Oleh: Khusnul
Aksi pembakaran Al-Qur’an kembali terjadi di Swedia, kali ini berlangsung di tengah perayaan Idul Adha. Namun, tidak semua warga Swedia setuju terhadap aksi tersebut. Beberapa warga yang berada di lokasi unjuk rasa menilai tindakan pria asal Irak yang pindah ke Swedia, Salwan Momika, sebagai bentuk provokasi. Aksi yang dilakukan atas nama kebebasan berpendapat dan berekspresi ini kemudian menuai kecaman di seluruh dunia, termasuk Indonesia – negara dengan populasi Muslim terbesar dunia (bbc.com, 28/06/2023).
Di bawah pengawasan ketat polisi Stockholm, Salwan Momika, usia 37 tahun, yang melarikan diri ke Swedia beberapa tahun lalu, Rabu (28/6) menginjak-injak Al-Qur'an sebelum membakar beberapa halamannya di depan masjid terbesar di Stockholm. Polisi telah memberinya izin untuk melancarkan protes itu sesuai dengan perlindungan kebebasan berbicara, tetapi kemudian mengatakan telah membuka penyelidikan atas pembakaran Al-Qur'an yang memicu kemarahan di seluruh dunia Muslim itu.

RUMUSAN SOAL A -> Sebutkan di depan bangunan apa Salwan Momika membakar beberapa halaman Al-Qur'an menurut teks tentang pembakaran Al-Qur'an di Swedia.
RUMUSAN SOAL B -> Lanjutkan teks tentang pembakaran Al-Qur'an di Swedia mulai sesudah kalimat terakhirnya.

DATA TERSIMPAN ->
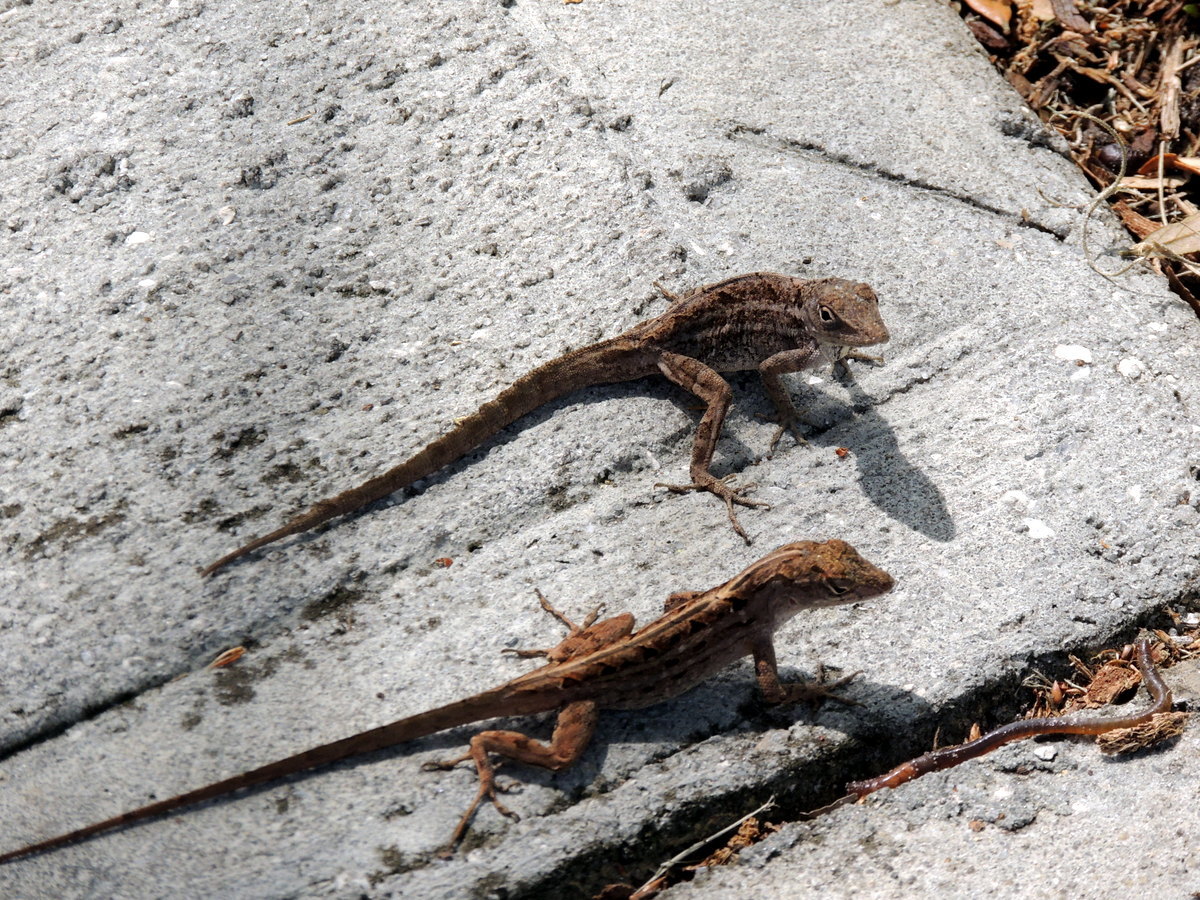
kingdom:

JAWABAN LATIHAN A -> Di depan masjid terbesar di Stockholm.

JAWABAN LATIHAN B ->
Presiden Rusia Vladimir Putin, Rabu (28/6) menegur negara-negara Barat atas apa yang disebutnya sebagai “tidak menghormati perasaan relijius orang-orang.” Saat berkunjung ke Masjid Juma di kota Derbent, Rusia, Putin diberi salinan Al-Qur'an. Merujuk pada pembakaran Al-Qur'an di Swedia, Putin mengatakan “kita tahu di negara-negara lain, mereka mengambil tindakan berbeda (atas Al-Qur'an) dan tidak menghormati perasaan relijius orang-orang.” (voaindonesia.com, 30/06/2023).
Ketua MUI Bidang Hubungan Luar Negeri dan Kerjasama Internasional (HLNKI), Sudarnoto Abdul Hakim, mengatakan pemerintah Swedia harus segera merespons kecaman dunia soal aksi pembakaran Al Quran yang dilakukan oleh warga negaranya. Sejak awal 2023 Kepolisian Swedia telah menolak sejumlah permohonan untuk melakukan unjuk rasa, yang di antaranya meliputi aksi pembakaran al-Quran. Penolakan itu dilakukan dengan alasan keamanan. Akan tetapi, sejumlah pengadilan di Swedia membalikkan keputusaan Kepolisian Swedia tersebut dengan mengatakan tindakan seperti itu dilindungi oleh undang-undang kebebasan berbicara di Swedia.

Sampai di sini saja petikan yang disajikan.